- [PROVIDED TEXT]
** start **
I play at what my girlfriend and I perceive to be very reasonable levels and never past 8 at night and never before 11 AM. I also put heavy carpeting down under my amp to dilute some of the noise. The apartment people seem to be siding with me and say that no action will be taken but I still want to get some feedback

What do you all consider to be appropriate levels/times of day for guitar/musical instrument practice? Thoughts or opinions on this topic are welcome. This is my first experience with this and im assuming many of you have had experiences like this as well. Thanks a lot.


----------



## Baelzebeard (Mar 5, 2013)

Bang on the floor and complain when you can hear his tv. Just never act angry/threatening, that won't help.


----------



## InfinityCollision (Mar 5, 2013)

Baelzebeard said:


> Bang on the floor and complain when you can hear his tv. Just never act angry/threatening, that won't help.



Bad advice, looks bad to management. Let the other guy be the asshole.

You seem to have taken the appropriate steps and you're not practicing at odd hours, I wouldn't worry about it. Some people are just cranky.


----------



## skeels (Mar 5, 2013)

Headphones. Loud in your brain and can't hear anything else.


----------



## shredguitar7690 (Mar 5, 2013)

I get the headphones suggestion a lot but my amp does not have a headphone jack. Also I am not in a band and don't have much opportunity to go anywhere else to practice so the only way to hear the actual sound of my guitar and amp is to play at home. I suppose if I had weekly band practice and played shows I wouldn't care as much about hearing quality sound while I practice, but my apartment practicing is the extent of my guitar playing. Also I can't change the volume on my french horn and I never play my guitar any louder than the horn. Idk I'm just raging right now and im not really going to change my practice routine. I just thought it would be nice to get some feedback from other guitar players.


----------



## Captain Butterscotch (Mar 5, 2013)

InfinityCollision said:


> Bad advice, looks bad to management. Let the other guy be the asshole.
> 
> You seem to have taken the appropriate steps and you're not practicing at odd hours, I wouldn't worry about it. Some people are just cranky.



+1

Some people just like to bitch. You're being considerate (the carpets and the hours you play) and you've done all the right things concerning the management. If you still feel like you are too loud, consider getting a POD HD or some other sort of simulator and some nice headphones. You're going about this way better than I would


----------



## shredguitar7690 (Mar 5, 2013)
** end **
- [SOURCE DATA]
** start **
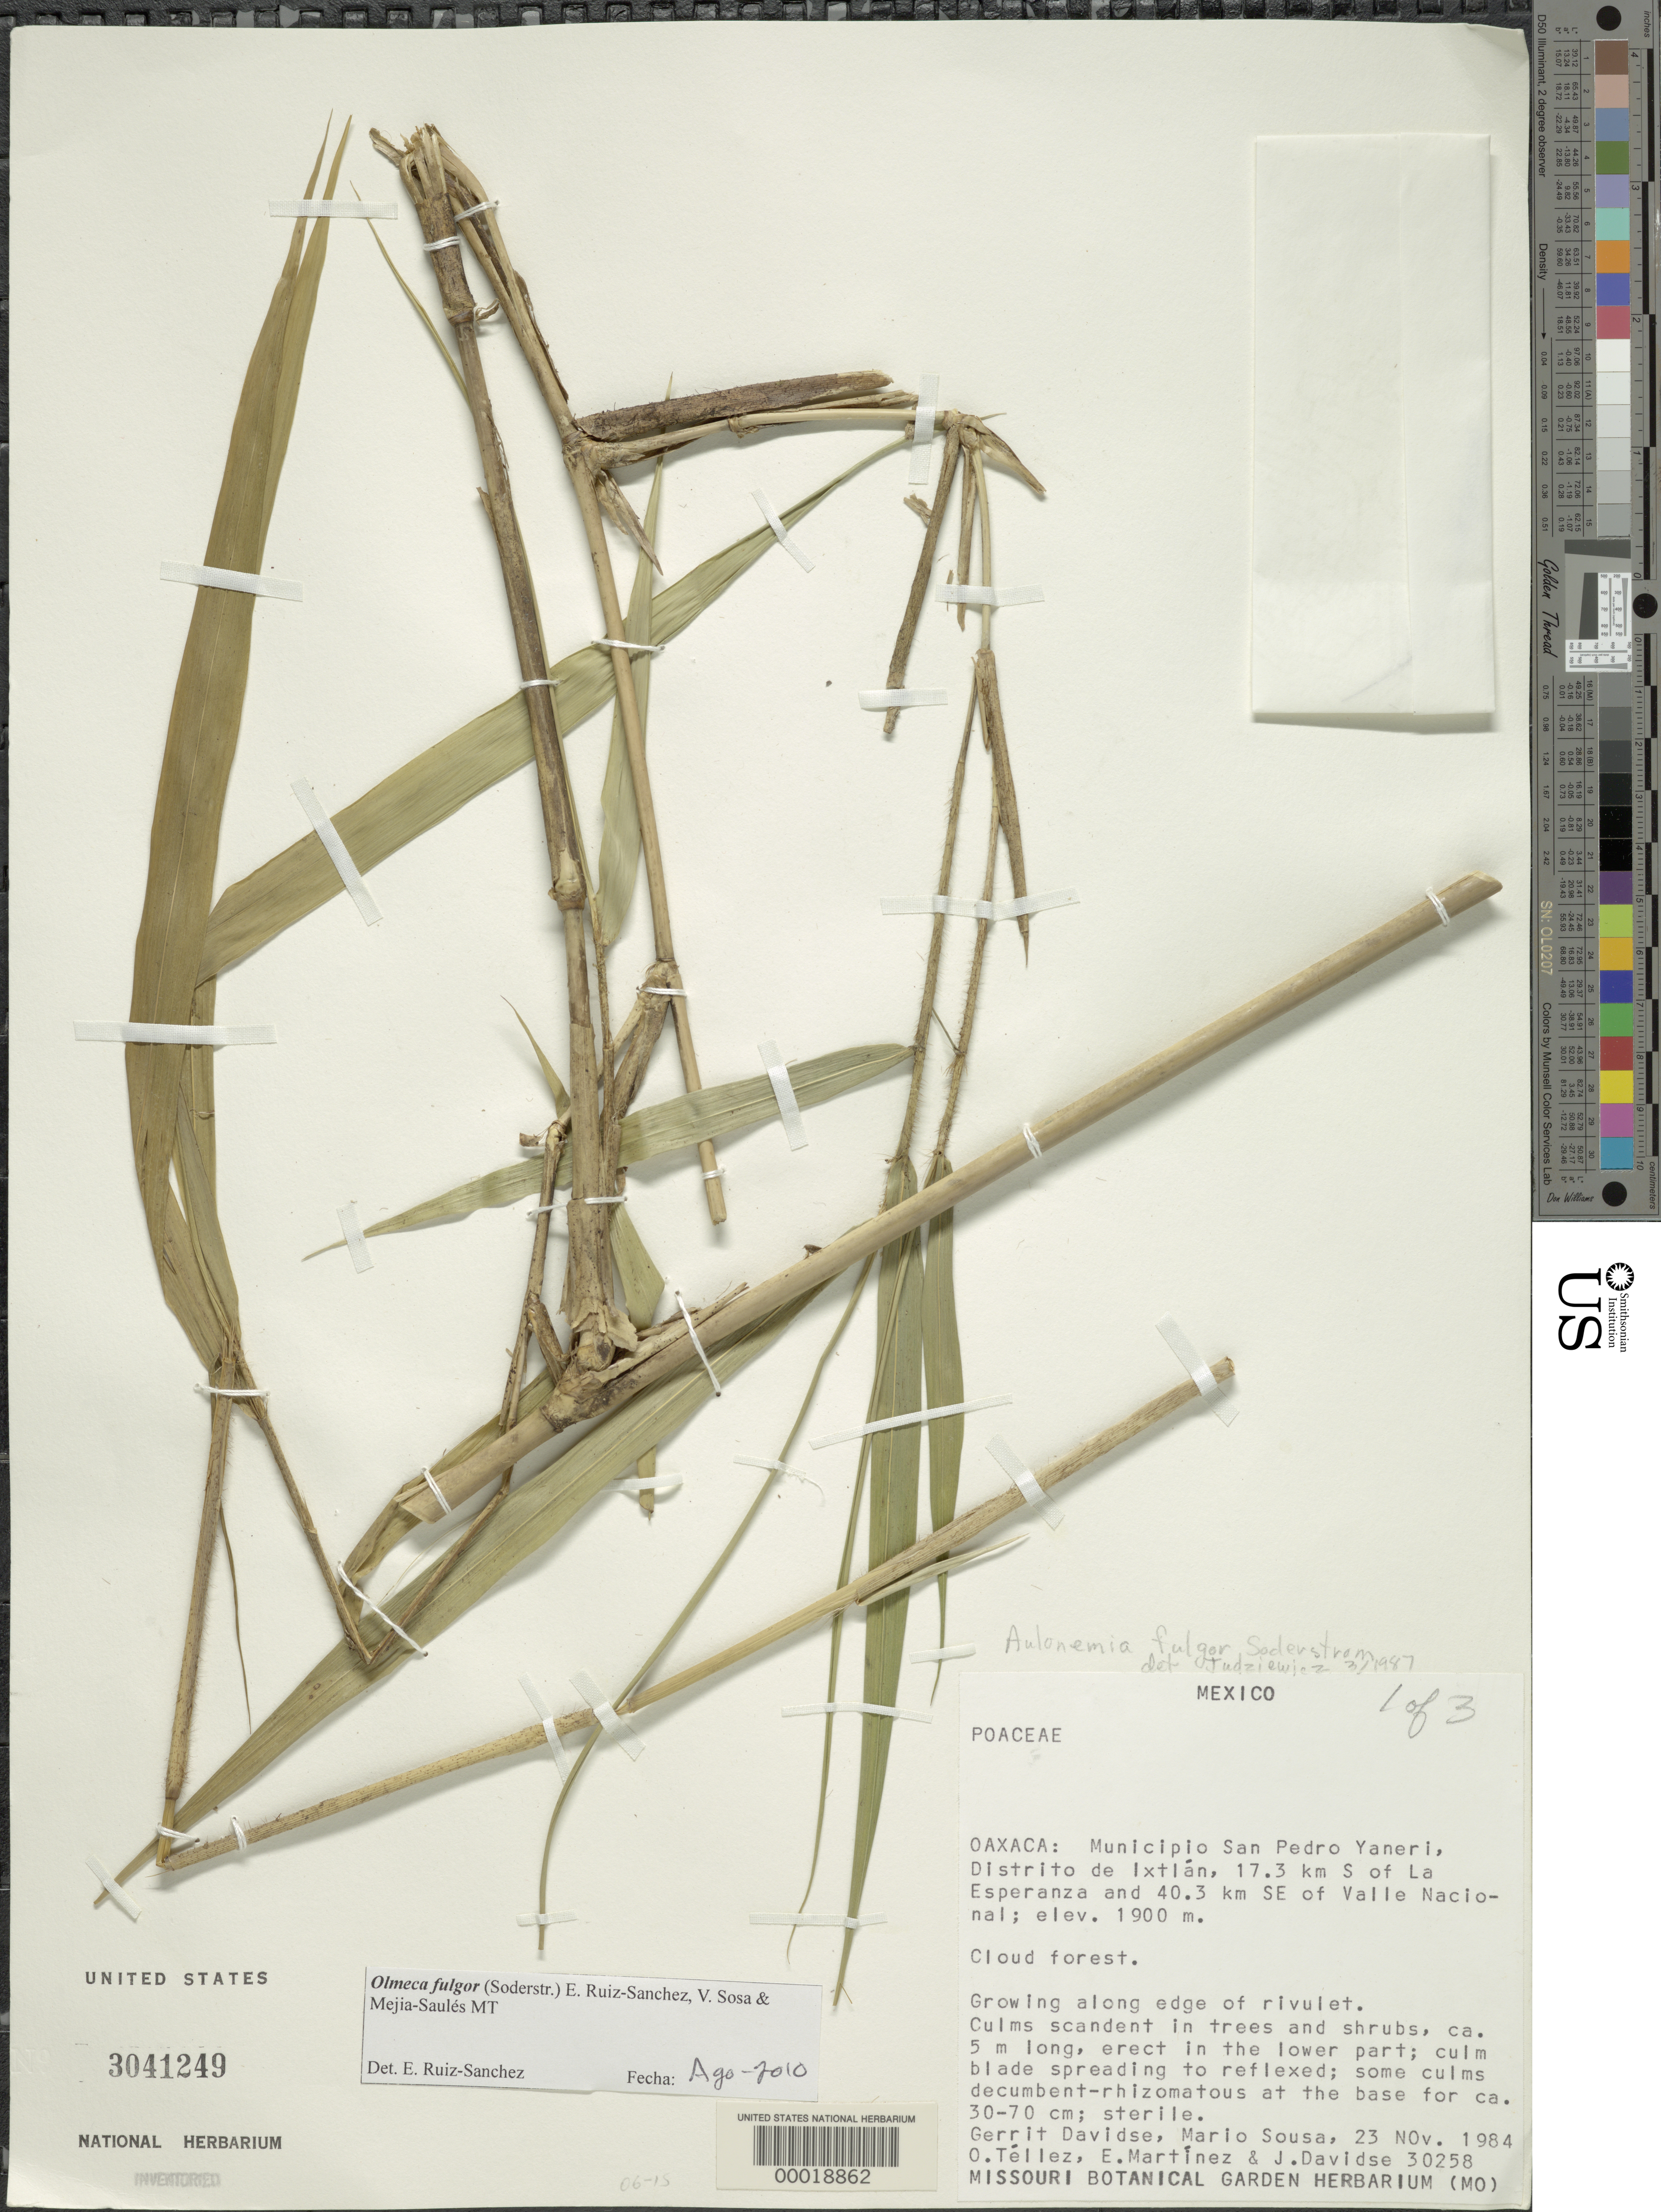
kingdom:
** end **
- [REQUIRED TASK 1] In the forum thread about apartment guitar practice, what does the original poster put under the amp to reduce the noise?
- [REQUIRED TASK 2] From the apartment guitar practice thread, transcribe word for word the passage that opens at "## skeels (Mar" and stops after "other guitar players.".

- [WRITTEN RESPONSE 1] Heavy carpeting.

- [WRITTEN RESPONSE 2]
## skeels (Mar 5, 2013)

Headphones. Loud in your brain and can't hear anything else.


----------



## shredguitar7690 (Mar 5, 2013)

I get the headphones suggestion a lot but my amp does not have a headphone jack. Also I am not in a band and don't have much opportunity to go anywhere else to practice so the only way to hear the actual sound of my guitar and amp is to play at home. I suppose if I had weekly band practice and played shows I wouldn't care as much about hearing quality sound while I practice, but my apartment practicing is the extent of my guitar playing. Also I can't change the volume on my french horn and I never play my guitar any louder than the horn. Idk I'm just raging right now and im not really going to change my practice routine. I just thought it would be nice to get some feedback from other guitar players.